Data to examine
——

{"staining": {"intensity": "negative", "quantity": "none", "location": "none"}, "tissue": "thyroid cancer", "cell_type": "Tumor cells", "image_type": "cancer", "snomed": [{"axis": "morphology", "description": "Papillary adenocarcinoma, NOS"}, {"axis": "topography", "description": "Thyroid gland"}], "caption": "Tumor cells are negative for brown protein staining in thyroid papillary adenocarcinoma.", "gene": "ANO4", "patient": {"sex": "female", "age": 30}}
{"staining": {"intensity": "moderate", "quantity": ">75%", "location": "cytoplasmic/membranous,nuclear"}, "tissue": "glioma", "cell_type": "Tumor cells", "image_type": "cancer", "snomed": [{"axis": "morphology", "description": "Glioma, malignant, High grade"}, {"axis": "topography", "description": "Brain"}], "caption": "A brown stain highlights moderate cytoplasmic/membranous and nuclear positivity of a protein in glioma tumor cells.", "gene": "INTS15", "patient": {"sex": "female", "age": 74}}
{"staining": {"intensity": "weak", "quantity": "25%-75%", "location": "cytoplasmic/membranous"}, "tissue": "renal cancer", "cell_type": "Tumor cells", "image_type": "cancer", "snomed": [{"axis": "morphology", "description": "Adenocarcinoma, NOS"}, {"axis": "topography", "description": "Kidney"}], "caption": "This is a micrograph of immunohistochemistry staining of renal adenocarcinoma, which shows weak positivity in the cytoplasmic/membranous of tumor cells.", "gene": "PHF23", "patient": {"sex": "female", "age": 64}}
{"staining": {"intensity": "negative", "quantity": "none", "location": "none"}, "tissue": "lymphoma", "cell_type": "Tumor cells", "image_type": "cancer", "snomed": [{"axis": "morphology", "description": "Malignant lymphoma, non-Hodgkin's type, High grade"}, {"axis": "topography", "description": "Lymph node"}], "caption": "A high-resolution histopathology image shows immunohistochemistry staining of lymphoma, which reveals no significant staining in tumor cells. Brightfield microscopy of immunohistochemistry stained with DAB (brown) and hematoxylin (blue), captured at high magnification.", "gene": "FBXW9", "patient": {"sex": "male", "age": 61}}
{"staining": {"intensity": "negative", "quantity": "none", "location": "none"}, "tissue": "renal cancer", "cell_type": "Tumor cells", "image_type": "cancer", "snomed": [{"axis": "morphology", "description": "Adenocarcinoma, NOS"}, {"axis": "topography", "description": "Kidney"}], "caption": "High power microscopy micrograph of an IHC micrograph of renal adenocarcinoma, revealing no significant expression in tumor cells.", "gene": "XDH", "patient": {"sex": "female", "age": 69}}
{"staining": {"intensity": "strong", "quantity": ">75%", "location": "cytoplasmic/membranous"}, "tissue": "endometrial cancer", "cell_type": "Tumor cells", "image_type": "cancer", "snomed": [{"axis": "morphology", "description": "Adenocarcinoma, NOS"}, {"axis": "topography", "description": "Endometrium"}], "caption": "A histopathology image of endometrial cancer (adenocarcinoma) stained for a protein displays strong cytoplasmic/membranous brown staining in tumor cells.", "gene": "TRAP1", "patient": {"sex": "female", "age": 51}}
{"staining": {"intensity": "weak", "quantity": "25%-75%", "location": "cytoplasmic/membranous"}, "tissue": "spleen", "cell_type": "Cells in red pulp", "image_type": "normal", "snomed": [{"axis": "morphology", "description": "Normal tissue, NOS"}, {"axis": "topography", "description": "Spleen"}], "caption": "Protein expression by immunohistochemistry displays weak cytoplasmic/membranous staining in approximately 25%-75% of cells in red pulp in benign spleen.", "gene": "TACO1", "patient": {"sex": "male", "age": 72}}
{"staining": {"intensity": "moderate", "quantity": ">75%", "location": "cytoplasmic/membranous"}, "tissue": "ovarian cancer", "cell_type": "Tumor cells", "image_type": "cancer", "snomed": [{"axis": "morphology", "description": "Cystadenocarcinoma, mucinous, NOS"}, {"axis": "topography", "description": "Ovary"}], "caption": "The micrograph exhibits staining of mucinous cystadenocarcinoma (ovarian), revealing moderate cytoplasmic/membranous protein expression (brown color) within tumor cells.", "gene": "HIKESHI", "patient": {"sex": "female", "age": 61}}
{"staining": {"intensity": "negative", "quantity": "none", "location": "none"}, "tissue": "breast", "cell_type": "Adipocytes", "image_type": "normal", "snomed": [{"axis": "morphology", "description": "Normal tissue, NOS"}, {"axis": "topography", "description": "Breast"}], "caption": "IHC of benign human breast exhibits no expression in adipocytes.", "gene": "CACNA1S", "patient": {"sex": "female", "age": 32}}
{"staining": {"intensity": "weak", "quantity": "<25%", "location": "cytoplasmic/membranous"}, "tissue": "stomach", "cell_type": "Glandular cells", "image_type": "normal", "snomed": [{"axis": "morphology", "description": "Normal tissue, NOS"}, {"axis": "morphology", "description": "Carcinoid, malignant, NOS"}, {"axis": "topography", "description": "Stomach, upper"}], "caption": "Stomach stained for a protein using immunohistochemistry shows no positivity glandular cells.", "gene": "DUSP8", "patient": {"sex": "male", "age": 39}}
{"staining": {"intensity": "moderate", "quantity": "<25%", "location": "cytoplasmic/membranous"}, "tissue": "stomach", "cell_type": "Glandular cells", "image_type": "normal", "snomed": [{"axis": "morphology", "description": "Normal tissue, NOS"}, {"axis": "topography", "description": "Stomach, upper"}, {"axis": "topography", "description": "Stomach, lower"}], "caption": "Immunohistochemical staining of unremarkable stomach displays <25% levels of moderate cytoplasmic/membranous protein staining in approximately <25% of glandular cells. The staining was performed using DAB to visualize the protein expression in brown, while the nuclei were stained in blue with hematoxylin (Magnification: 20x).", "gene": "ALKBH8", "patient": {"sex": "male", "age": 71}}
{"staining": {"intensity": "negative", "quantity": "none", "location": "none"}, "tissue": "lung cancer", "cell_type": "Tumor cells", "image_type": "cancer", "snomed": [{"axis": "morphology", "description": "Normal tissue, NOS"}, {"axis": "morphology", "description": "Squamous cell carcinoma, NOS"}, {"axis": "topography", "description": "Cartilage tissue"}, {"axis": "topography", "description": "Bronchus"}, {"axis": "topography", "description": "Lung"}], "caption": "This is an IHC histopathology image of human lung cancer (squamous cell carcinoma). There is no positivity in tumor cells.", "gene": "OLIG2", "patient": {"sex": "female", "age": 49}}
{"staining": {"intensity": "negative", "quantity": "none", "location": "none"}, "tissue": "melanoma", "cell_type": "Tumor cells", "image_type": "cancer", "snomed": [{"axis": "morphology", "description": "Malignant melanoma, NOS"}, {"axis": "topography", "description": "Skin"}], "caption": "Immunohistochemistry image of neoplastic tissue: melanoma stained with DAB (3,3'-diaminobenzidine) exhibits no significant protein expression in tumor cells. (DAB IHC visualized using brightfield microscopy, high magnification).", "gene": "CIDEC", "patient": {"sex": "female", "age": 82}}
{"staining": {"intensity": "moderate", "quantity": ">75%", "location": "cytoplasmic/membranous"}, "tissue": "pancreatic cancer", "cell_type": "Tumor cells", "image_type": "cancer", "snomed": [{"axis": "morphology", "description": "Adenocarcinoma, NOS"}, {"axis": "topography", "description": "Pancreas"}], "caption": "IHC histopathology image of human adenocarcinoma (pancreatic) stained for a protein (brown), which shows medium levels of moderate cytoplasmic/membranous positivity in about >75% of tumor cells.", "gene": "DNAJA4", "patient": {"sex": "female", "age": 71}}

——

Task to carry out
Everything in the data above must be restated verbatim.

Result below
{"staining": {"intensity": "negative", "quantity": "none", "location": "none"}, "tissue": "thyroid cancer", "cell_type": "Tumor cells", "image_type": "cancer", "snomed": [{"axis": "morphology", "description": "Papillary adenocarcinoma, NOS"}, {"axis": "topography", "description": "Thyroid gland"}], "caption": "Tumor cells are negative for brown protein staining in thyroid papillary adenocarcinoma.", "gene": "ANO4", "patient": {"sex": "female", "age": 30}}
{"staining": {"intensity": "moderate", "quantity": ">75%", "location": "cytoplasmic/membranous,nuclear"}, "tissue": "glioma", "cell_type": "Tumor cells", "image_type": "cancer", "snomed": [{"axis": "morphology", "description": "Glioma, malignant, High grade"}, {"axis": "topography", "description": "Brain"}], "caption": "A brown stain highlights moderate cytoplasmic/membranous and nuclear positivity of a protein in glioma tumor cells.", "gene": "INTS15", "patient": {"sex": "female", "age": 74}}
{"staining": {"intensity": "weak", "quantity": "25%-75%", "location": "cytoplasmic/membranous"}, "tissue": "renal cancer", "cell_type": "Tumor cells", "image_type": "cancer", "snomed": [{"axis": "morphology", "description": "Adenocarcinoma, NOS"}, {"axis": "topography", "description": "Kidney"}], "caption": "This is a micrograph of immunohistochemistry staining of renal adenocarcinoma, which shows weak positivity in the cytoplasmic/membranous of tumor cells.", "gene": "PHF23", "patient": {"sex": "female", "age": 64}}
{"staining": {"intensity": "negative", "quantity": "none", "location": "none"}, "tissue": "lymphoma", "cell_type": "Tumor cells", "image_type": "cancer", "snomed": [{"axis": "morphology", "description": "Malignant lymphoma, non-Hodgkin's type, High grade"}, {"axis": "topography", "description": "Lymph node"}], "caption": "A high-resolution histopathology image shows immunohistochemistry staining of lymphoma, which reveals no significant staining in tumor cells. Brightfield microscopy of immunohistochemistry stained with DAB (brown) and hematoxylin (blue), captured at high magnification.", "gene": "FBXW9", "patient": {"sex": "male", "age": 61}}
{"staining": {"intensity": "negative", "quantity": "none", "location": "none"}, "tissue": "renal cancer", "cell_type": "Tumor cells", "image_type": "cancer", "snomed": [{"axis": "morphology", "description": "Adenocarcinoma, NOS"}, {"axis": "topography", "description": "Kidney"}], "caption": "High power microscopy micrograph of an IHC micrograph of renal adenocarcinoma, revealing no significant expression in tumor cells.", "gene": "XDH", "patient": {"sex": "female", "age": 69}}
{"staining": {"intensity": "strong", "quantity": ">75%", "location": "cytoplasmic/membranous"}, "tissue": "endometrial cancer", "cell_type": "Tumor cells", "image_type": "cancer", "snomed": [{"axis": "morphology", "description": "Adenocarcinoma, NOS"}, {"axis": "topography", "description": "Endometrium"}], "caption": "A histopathology image of endometrial cancer (adenocarcinoma) stained for a protein displays strong cytoplasmic/membranous brown staining in tumor cells.", "gene": "TRAP1", "patient": {"sex": "female", "age": 51}}
{"staining": {"intensity": "weak", "quantity": "25%-75%", "location": "cytoplasmic/membranous"}, "tissue": "spleen", "cell_type": "Cells in red pulp", "image_type": "normal", "snomed": [{"axis": "morphology", "description": "Normal tissue, NOS"}, {"axis": "topography", "description": "Spleen"}], "caption": "Protein expression by immunohistochemistry displays weak cytoplasmic/membranous staining in approximately 25%-75% of cells in red pulp in benign spleen.", "gene": "TACO1", "patient": {"sex": "male", "age": 72}}
{"staining": {"intensity": "moderate", "quantity": ">75%", "location": "cytoplasmic/membranous"}, "tissue": "ovarian cancer", "cell_type": "Tumor cells", "image_type": "cancer", "snomed": [{"axis": "morphology", "description": "Cystadenocarcinoma, mucinous, NOS"}, {"axis": "topography", "description": "Ovary"}], "caption": "The micrograph exhibits staining of mucinous cystadenocarcinoma (ovarian), revealing moderate cytoplasmic/membranous protein expression (brown color) within tumor cells.", "gene": "HIKESHI", "patient": {"sex": "female", "age": 61}}
{"staining": {"intensity": "negative", "quantity": "none", "location": "none"}, "tissue": "breast", "cell_type": "Adipocytes", "image_type": "normal", "snomed": [{"axis": "morphology", "description": "Normal tissue, NOS"}, {"axis": "topography", "description": "Breast"}], "caption": "IHC of benign human breast exhibits no expression in adipocytes.", "gene": "CACNA1S", "patient": {"sex": "female", "age": 32}}
{"staining": {"intensity": "weak", "quantity": "<25%", "location": "cytoplasmic/membranous"}, "tissue": "stomach", "cell_type": "Glandular cells", "image_type": "normal", "snomed": [{"axis": "morphology", "description": "Normal tissue, NOS"}, {"axis": "morphology", "description": "Carcinoid, malignant, NOS"}, {"axis": "topography", "description": "Stomach, upper"}], "caption": "Stomach stained for a protein using immunohistochemistry shows no positivity glandular cells.", "gene": "DUSP8", "patient": {"sex": "male", "age": 39}}
{"staining": {"intensity": "moderate", "quantity": "<25%", "location": "cytoplasmic/membranous"}, "tissue": "stomach", "cell_type": "Glandular cells", "image_type": "normal", "snomed": [{"axis": "morphology", "description": "Normal tissue, NOS"}, {"axis": "topography", "description": "Stomach, upper"}, {"axis": "topography", "description": "Stomach, lower"}], "caption": "Immunohistochemical staining of unremarkable stomach displays <25% levels of moderate cytoplasmic/membranous protein staining in approximately <25% of glandular cells. The staining was performed using DAB to visualize the protein expression in brown, while the nuclei were stained in blue with hematoxylin (Magnification: 20x).", "gene": "ALKBH8", "patient": {"sex": "male", "age": 71}}
{"staining": {"intensity": "negative", "quantity": "none", "location": "none"}, "tissue": "lung cancer", "cell_type": "Tumor cells", "image_type": "cancer", "snomed": [{"axis": "morphology", "description": "Normal tissue, NOS"}, {"axis": "morphology", "description": "Squamous cell carcinoma, NOS"}, {"axis": "topography", "description": "Cartilage tissue"}, {"axis": "topography", "description": "Bronchus"}, {"axis": "topography", "description": "Lung"}], "caption": "This is an IHC histopathology image of human lung cancer (squamous cell carcinoma). There is no positivity in tumor cells.", "gene": "OLIG2", "patient": {"sex": "female", "age": 49}}
{"staining": {"intensity": "negative", "quantity": "none", "location": "none"}, "tissue": "melanoma", "cell_type": "Tumor cells", "image_type": "cancer", "snomed": [{"axis": "morphology", "description": "Malignant melanoma, NOS"}, {"axis": "topography", "description": "Skin"}], "caption": "Immunohistochemistry image of neoplastic tissue: melanoma stained with DAB (3,3'-diaminobenzidine) exhibits no significant protein expression in tumor cells. (DAB IHC visualized using brightfield microscopy, high magnification).", "gene": "CIDEC", "patient": {"sex": "female", "age": 82}}
{"staining": {"intensity": "moderate", "quantity": ">75%", "location": "cytoplasmic/membranous"}, "tissue": "pancreatic cancer", "cell_type": "Tumor cells", "image_type": "cancer", "snomed": [{"axis": "morphology", "description": "Adenocarcinoma, NOS"}, {"axis": "topography", "description": "Pancreas"}], "caption": "IHC histopathology image of human adenocarcinoma (pancreatic) stained for a protein (brown), which shows medium levels of moderate cytoplasmic/membranous positivity in about >75% of tumor cells.", "gene": "DNAJA4", "patient": {"sex": "female", "age": 71}}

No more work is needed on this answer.